- Plevna, Indiana Location within Indiana Plevna, Indiana Location within the United States
- Coordinates: 40°32′09″N 85°58′34″W﻿ / ﻿40.53583°N 85.97611°W
- Country: United States
- State: Indiana
- County: Howard
- Township: Liberty
- Elevation: 850 ft (260 m)
- ZIP code: 46901
- FIPS code: 18-60768
- GNIS feature ID: 441359

= Plevna, Indiana =

Plevna is an unincorporated community in Liberty Township, Howard County, Indiana, United States. It is part of the Kokomo, Indiana Metropolitan Statistical Area.

Plevna is named after the Bulgarian town of Pleven (historically known as Plevna in English), which featured prominently in the news when the settlement was named.

==Economy==
Although a small town, it does feature at least two businesses within the town limits. Plevna Implement is a farm and lawn equipment dealer selling the complete Massey Ferguson line, as well as Gleaner combines, Versatile tractors and other short-lines of equipment, and the Hustler line of lawn mowers. It was formerly a dealer in White Farm Equipment, Oliver and AGCO equipment.

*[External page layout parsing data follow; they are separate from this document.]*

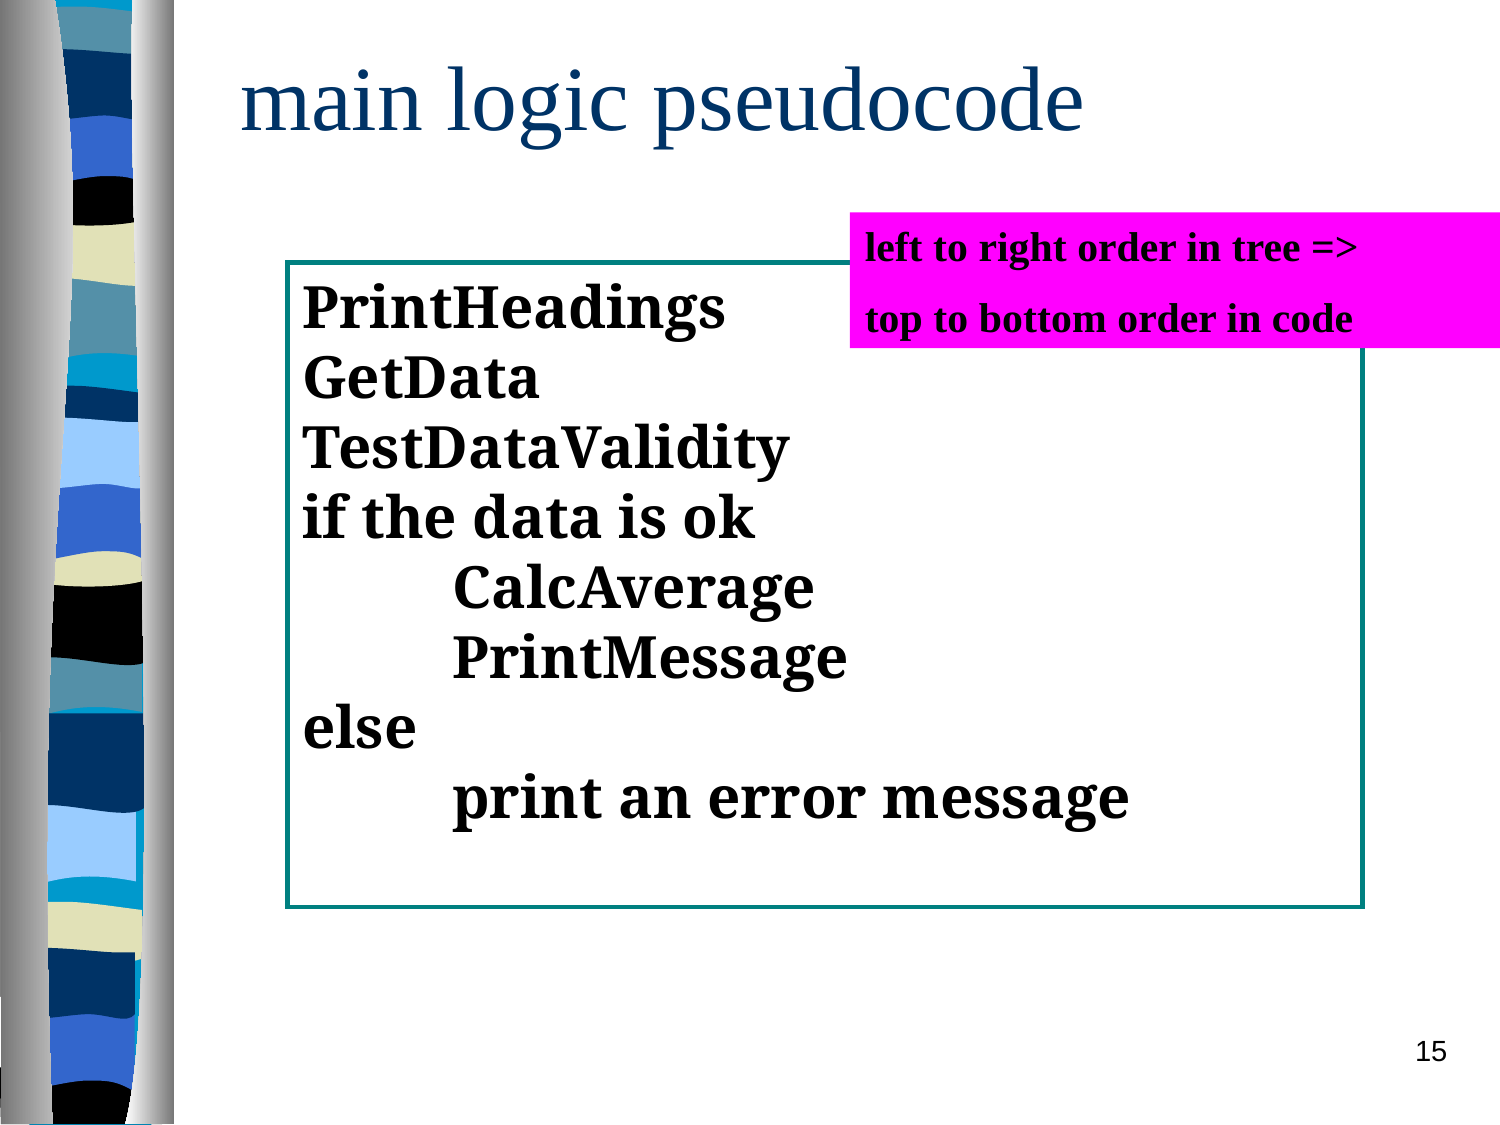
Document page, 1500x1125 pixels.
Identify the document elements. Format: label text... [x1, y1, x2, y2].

title main logic pseudocode [225, 37, 1213, 150]
text_box left to right order in tree => top to bottom order in code [849, 212, 1500, 349]
text_box PrintHeadings GetData TestDataValidity if the data is ok CalcAverage PrintMessage else print an error message [287, 262, 1363, 908]
slide_number 15 [1149, 1024, 1463, 1101]
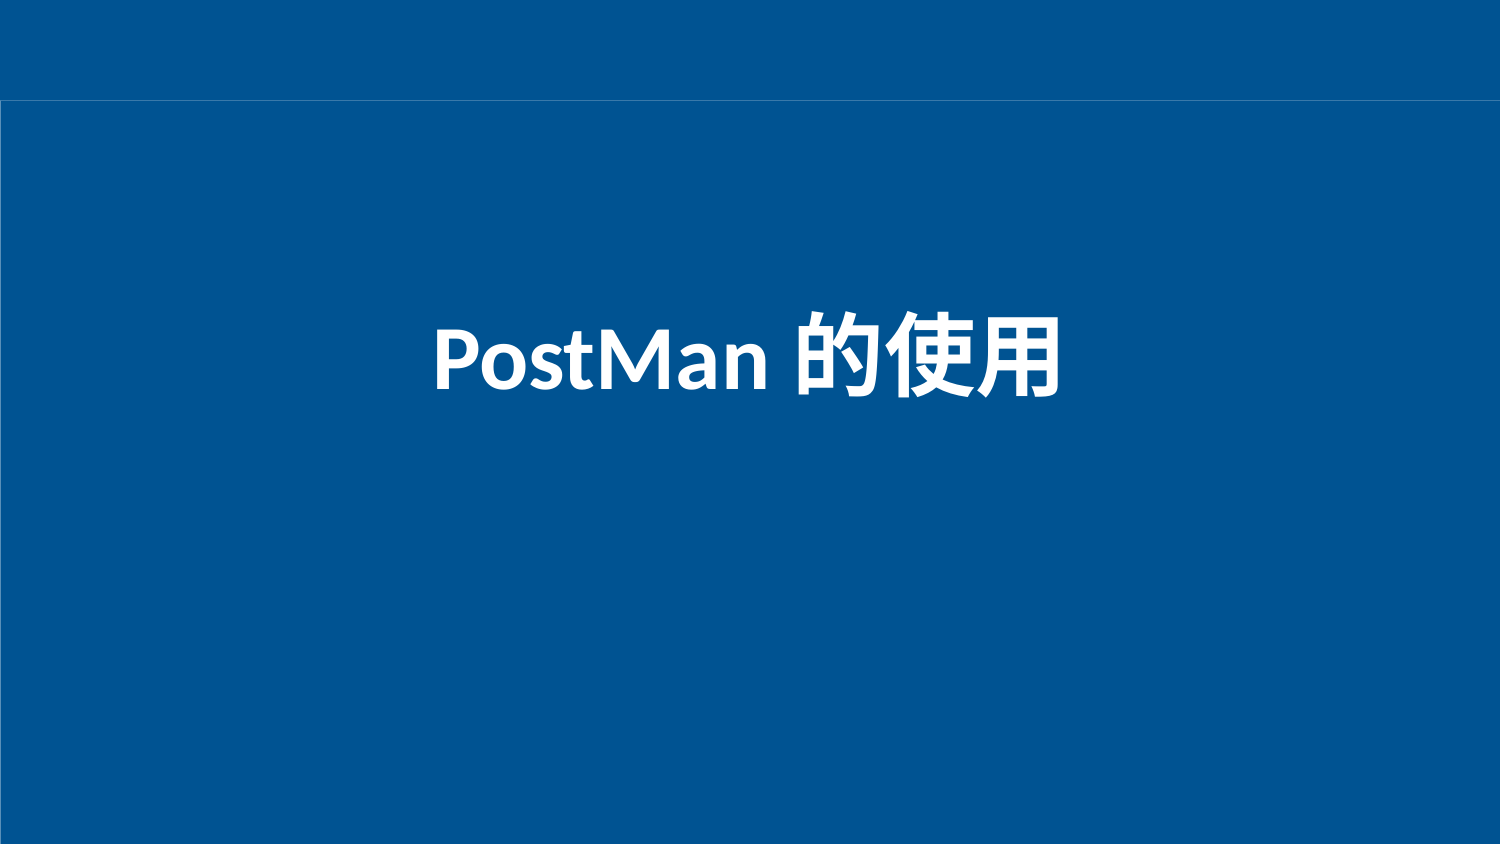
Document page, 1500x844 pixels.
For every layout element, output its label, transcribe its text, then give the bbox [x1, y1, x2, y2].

title PostMan的使用 [112, 262, 1388, 443]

Located across the street from Plevna Implement, is Shrock's Dri-Gas, a bottled gas/LP gas dealer/distributor which also sells furnaces, fireplaces and heaters. Both Plevna Implement and Shrock's Dri-Gas were founded by members of the Shrock family.

==Churches==
The small town of Plevna is served by one church within the town limits, the Plevna Dunkard Brethren Church, part of the Dunkard Brethren denomination.